### TASK PROMPT
Copy out the listing below word for word, leaving out the pictures.

*** GIVEN RECORDS ***

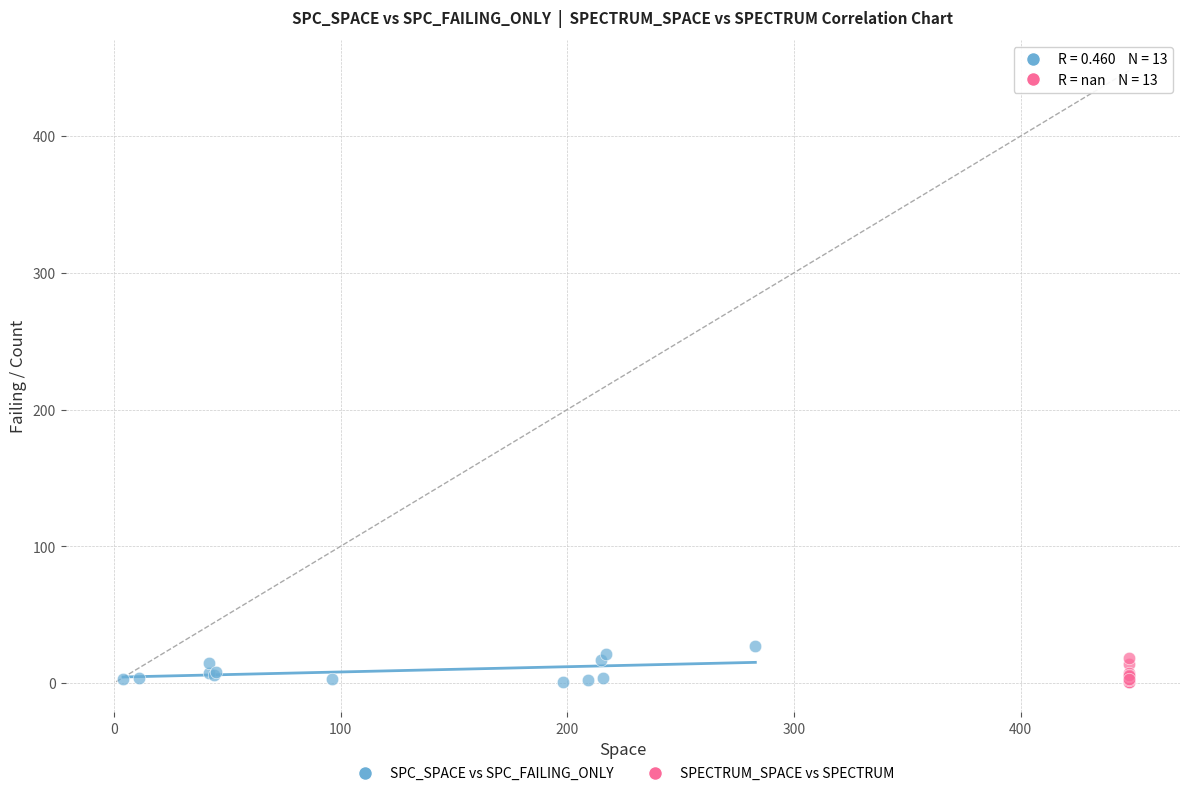

What are all the series names shown in the legend?

SPC_SPACE vs SPC_FAILING_ONLY, SPECTRUM_SPACE vs SPECTRUM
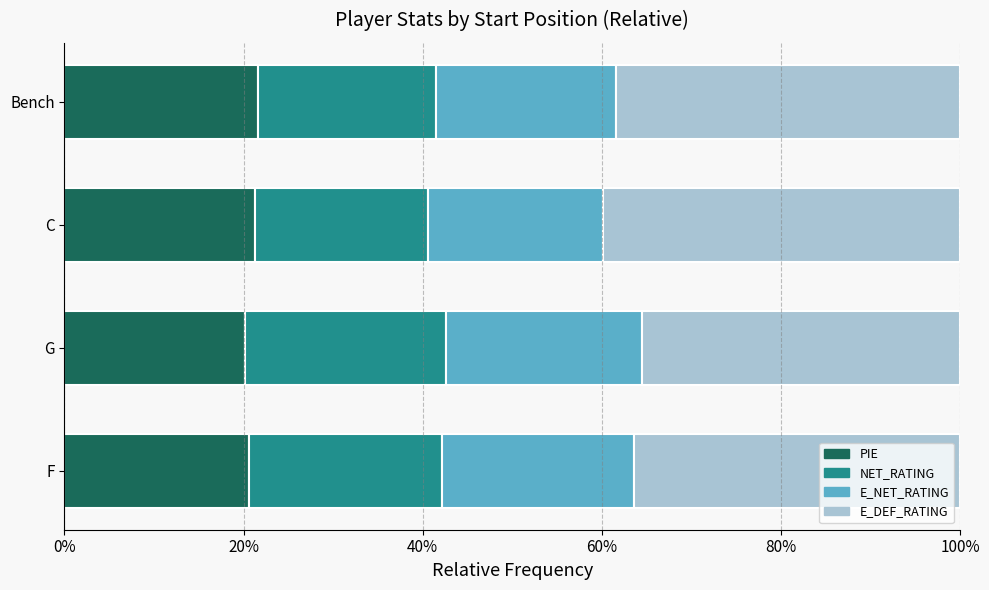

What is the approximate value of PIE at G?

20.1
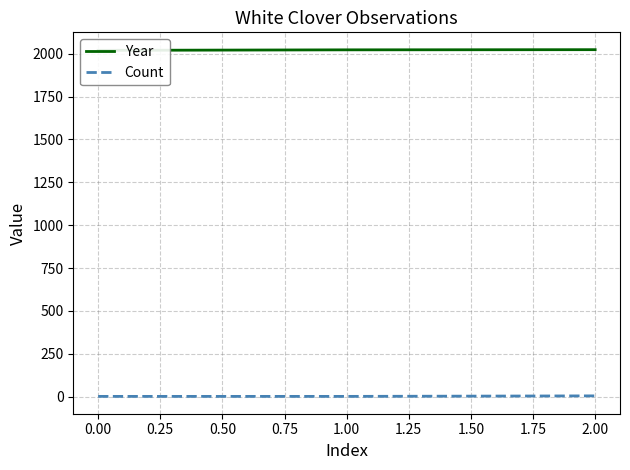

Rank the series at 0.00 from highest to lowest value.

Year, Count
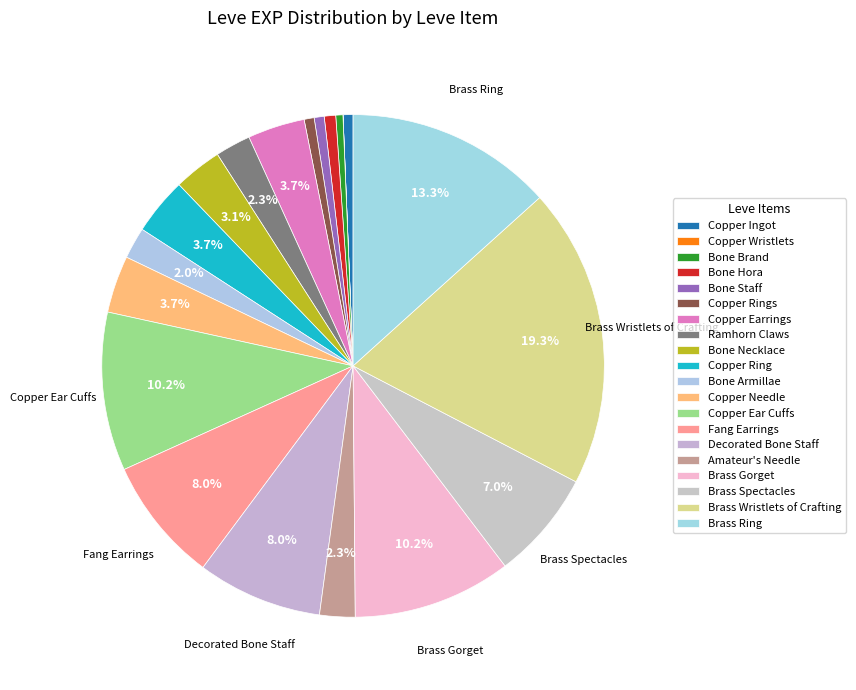

Is Fang Earrings the majority of the pie?

No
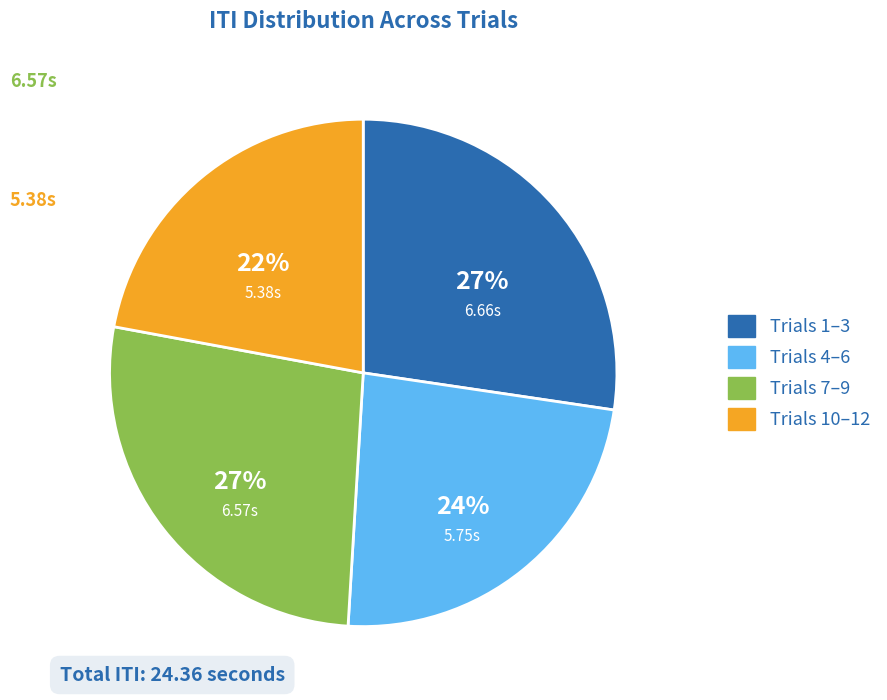

To the nearest percent, what is the combined percentage of Trials 4–6 and Trials 10–12?

46%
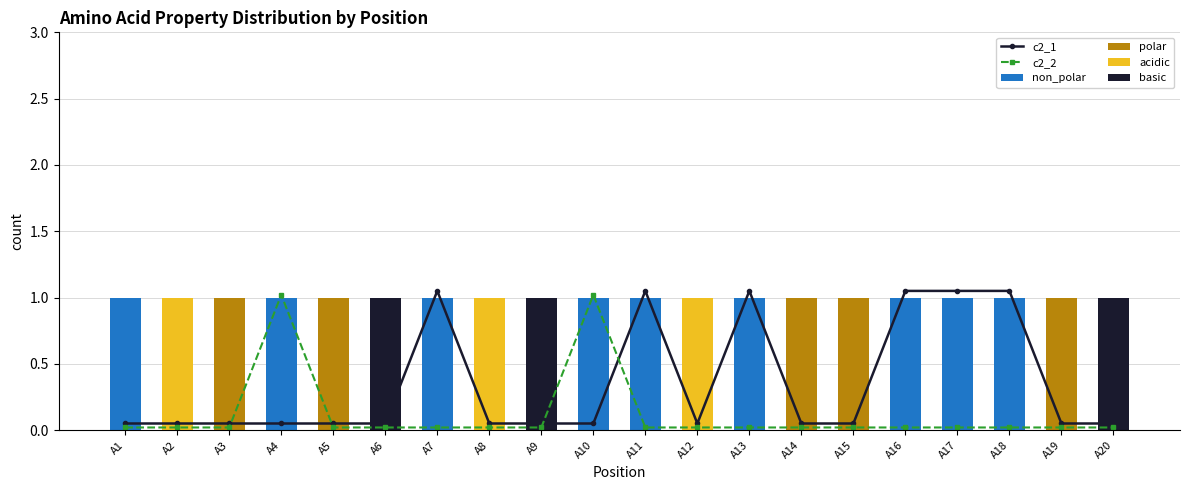

Reading right to left, transcribe all the data shown in this chart.

c2_1: 0.1	0.1	1.1	1.1	1.1	0.1	0.1	1.1	0.1	1.1	0.1	0.1	0.1	1.1	0.1	0.1	0.1	0.1	0.1	0.1
c2_2: 0.0	0.0	0.0	0.0	0.0	0.0	0.0	0.0	0.0	0.0	1.0	0.0	0.0	0.0	0.0	0.0	1.0	0.0	0.0	0.0
non_polar: 0.0	0.0	1.0	1.0	1.0	0.0	0.0	1.0	0.0	1.0	1.0	0.0	0.0	1.0	0.0	0.0	1.0	0.0	0.0	1.0
polar: 0.0	1.0	0.0	0.0	0.0	1.0	1.0	0.0	0.0	0.0	0.0	0.0	0.0	0.0	0.0	1.0	0.0	1.0	0.0	0.0
acidic: 0.0	0.0	0.0	0.0	0.0	0.0	0.0	0.0	1.0	0.0	0.0	0.0	1.0	0.0	0.0	0.0	0.0	0.0	1.0	0.0
basic: 1.0	0.0	0.0	0.0	0.0	0.0	0.0	0.0	0.0	0.0	0.0	1.0	0.0	0.0	1.0	0.0	0.0	0.0	0.0	0.0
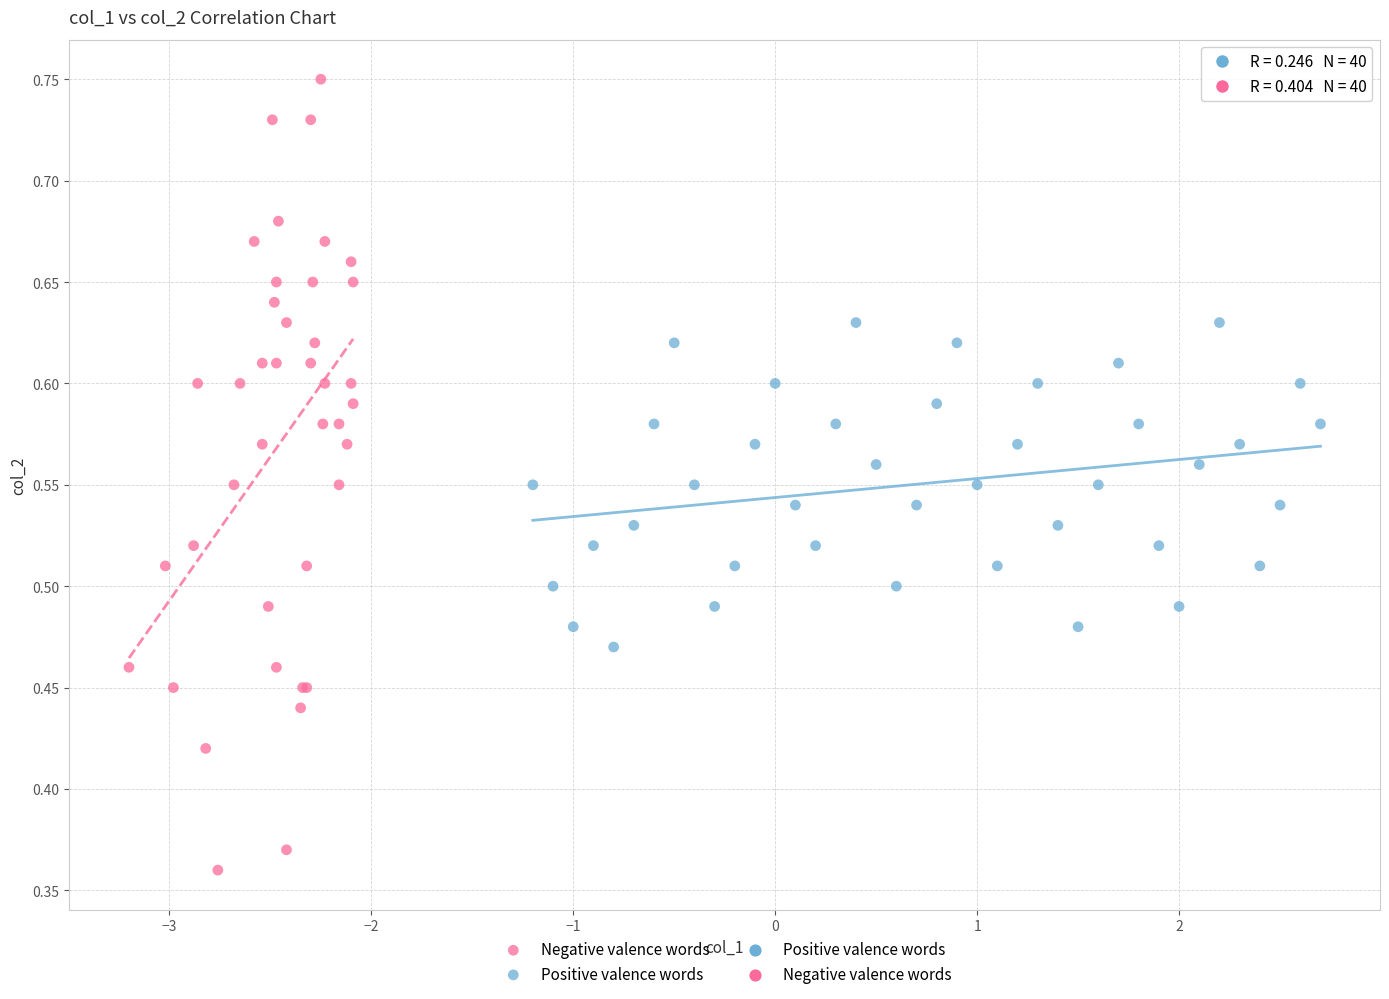

Which series reaches the minimum Y coordinate?

Negative valence words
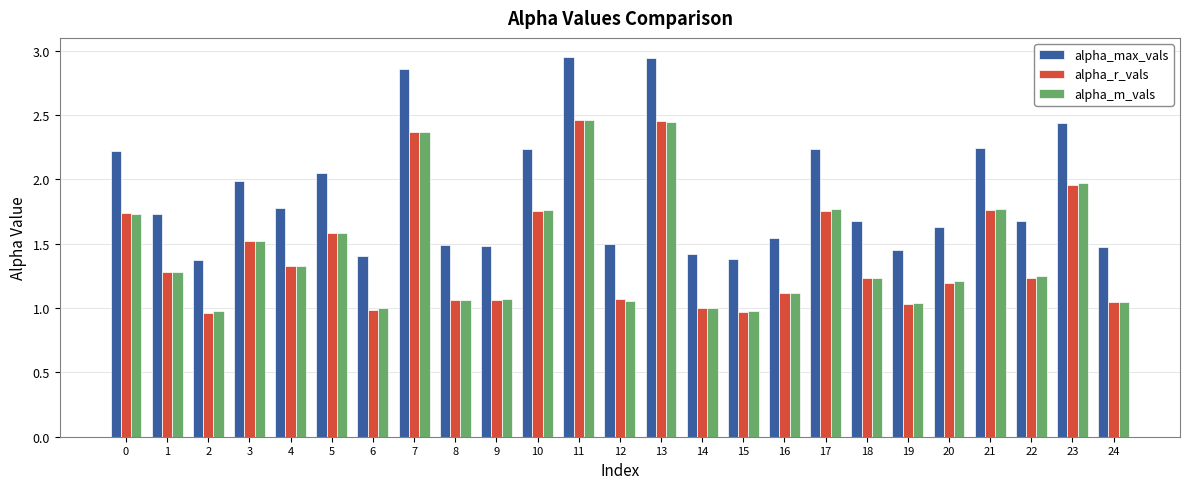

What is the spread (max minus min) of values at 24?

0.4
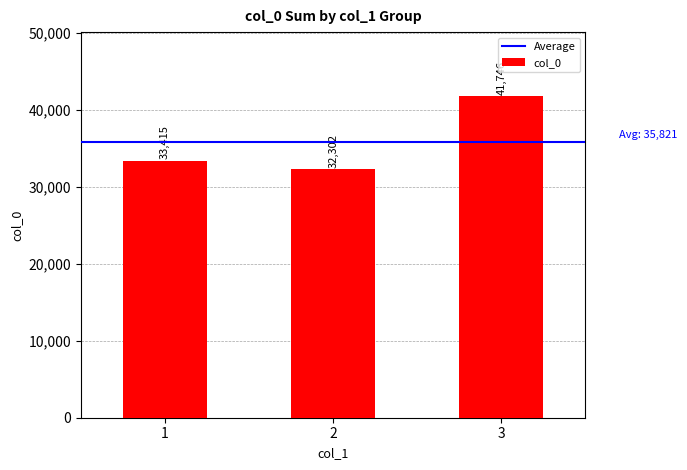

What is the change in value from 1 to 3?

+8331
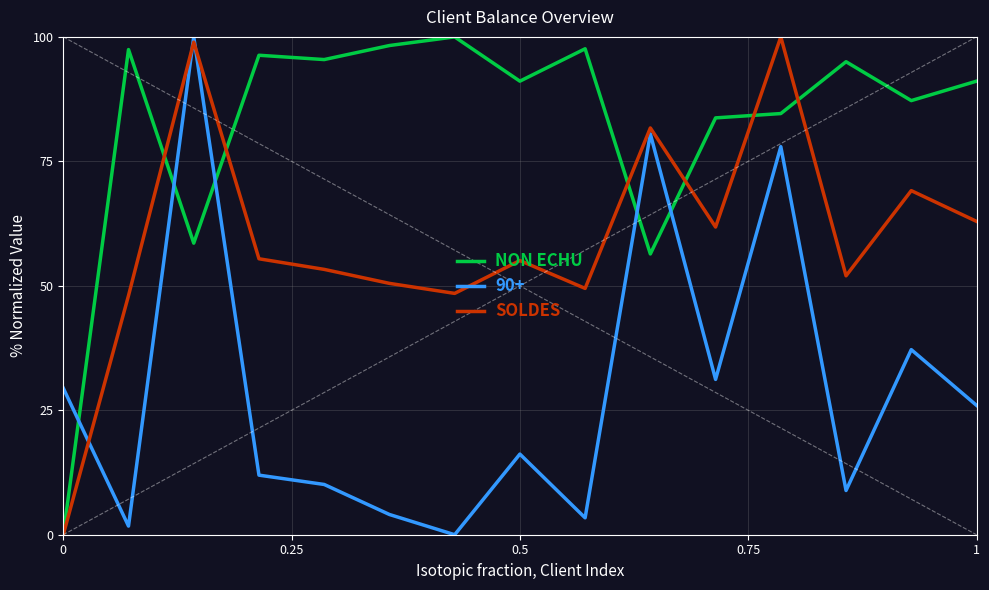

What is the average value of the SOLDES series?

59.1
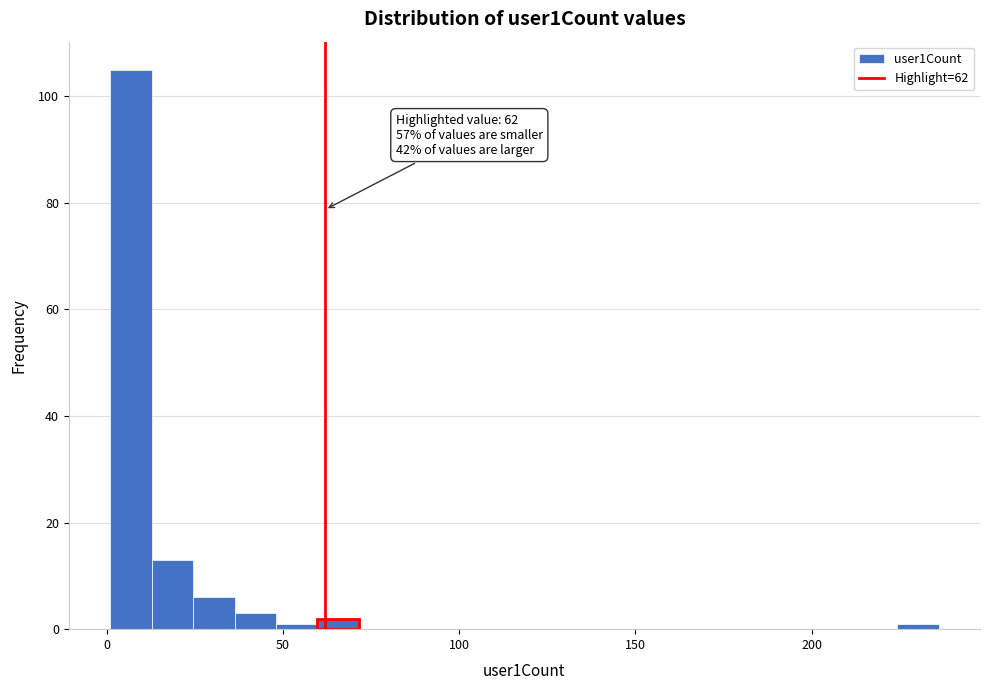

Around what value on the x-axis is the tallest bar? Give the approximate position of its centre, as read against the axis.

5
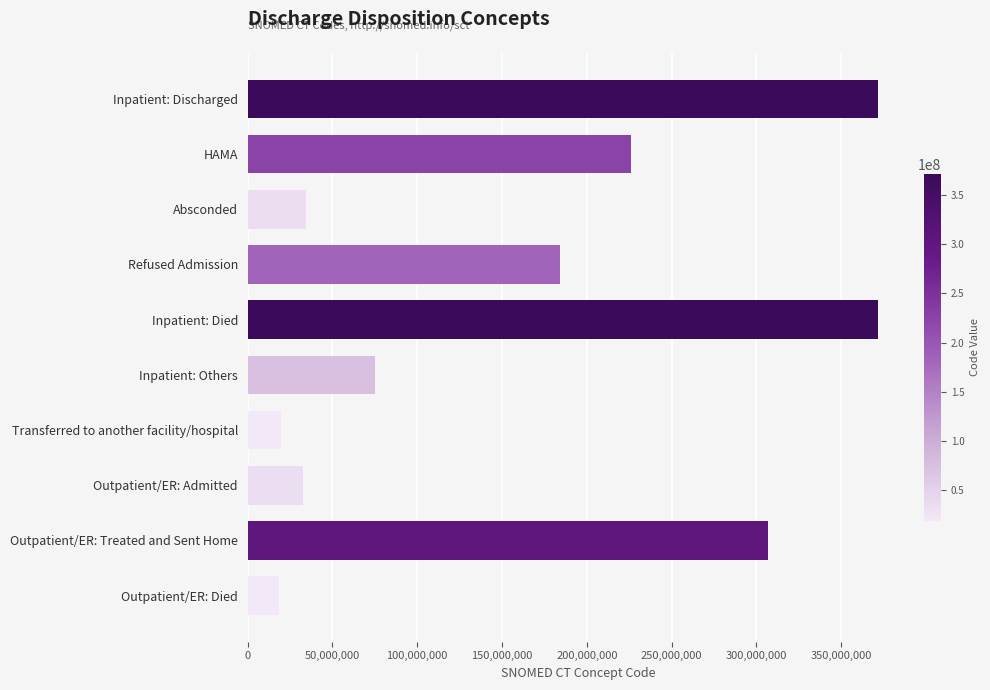

The value at HAMA is 225928004. True or false?

True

*** End of GIVEN RECORDS ***

### SOLUTION TO THIS PROBLEM
What are all the series names shown in the legend?

SPC_SPACE vs SPC_FAILING_ONLY, SPECTRUM_SPACE vs SPECTRUM

What is the approximate value of PIE at G?

20.1

Rank the series at 0.00 from highest to lowest value.

Year, Count

Is Fang Earrings the majority of the pie?

No

To the nearest percent, what is the combined percentage of Trials 4–6 and Trials 10–12?

46%

Reading right to left, transcribe all the data shown in this chart.

c2_1: 0.1	0.1	1.1	1.1	1.1	0.1	0.1	1.1	0.1	1.1	0.1	0.1	0.1	1.1	0.1	0.1	0.1	0.1	0.1	0.1
c2_2: 0.0	0.0	0.0	0.0	0.0	0.0	0.0	0.0	0.0	0.0	1.0	0.0	0.0	0.0	0.0	0.0	1.0	0.0	0.0	0.0
non_polar: 0.0	0.0	1.0	1.0	1.0	0.0	0.0	1.0	0.0	1.0	1.0	0.0	0.0	1.0	0.0	0.0	1.0	0.0	0.0	1.0
polar: 0.0	1.0	0.0	0.0	0.0	1.0	1.0	0.0	0.0	0.0	0.0	0.0	0.0	0.0	0.0	1.0	0.0	1.0	0.0	0.0
acidic: 0.0	0.0	0.0	0.0	0.0	0.0	0.0	0.0	1.0	0.0	0.0	0.0	1.0	0.0	0.0	0.0	0.0	0.0	1.0	0.0
basic: 1.0	0.0	0.0	0.0	0.0	0.0	0.0	0.0	0.0	0.0	0.0	1.0	0.0	0.0	1.0	0.0	0.0	0.0	0.0	0.0

Which series reaches the minimum Y coordinate?

Negative valence words

What is the spread (max minus min) of values at 24?

0.4

What is the change in value from 1 to 3?

+8331

What is the average value of the SOLDES series?

59.1

Around what value on the x-axis is the tallest bar? Give the approximate position of its centre, as read against the axis.

5

The value at HAMA is 225928004. True or false?

True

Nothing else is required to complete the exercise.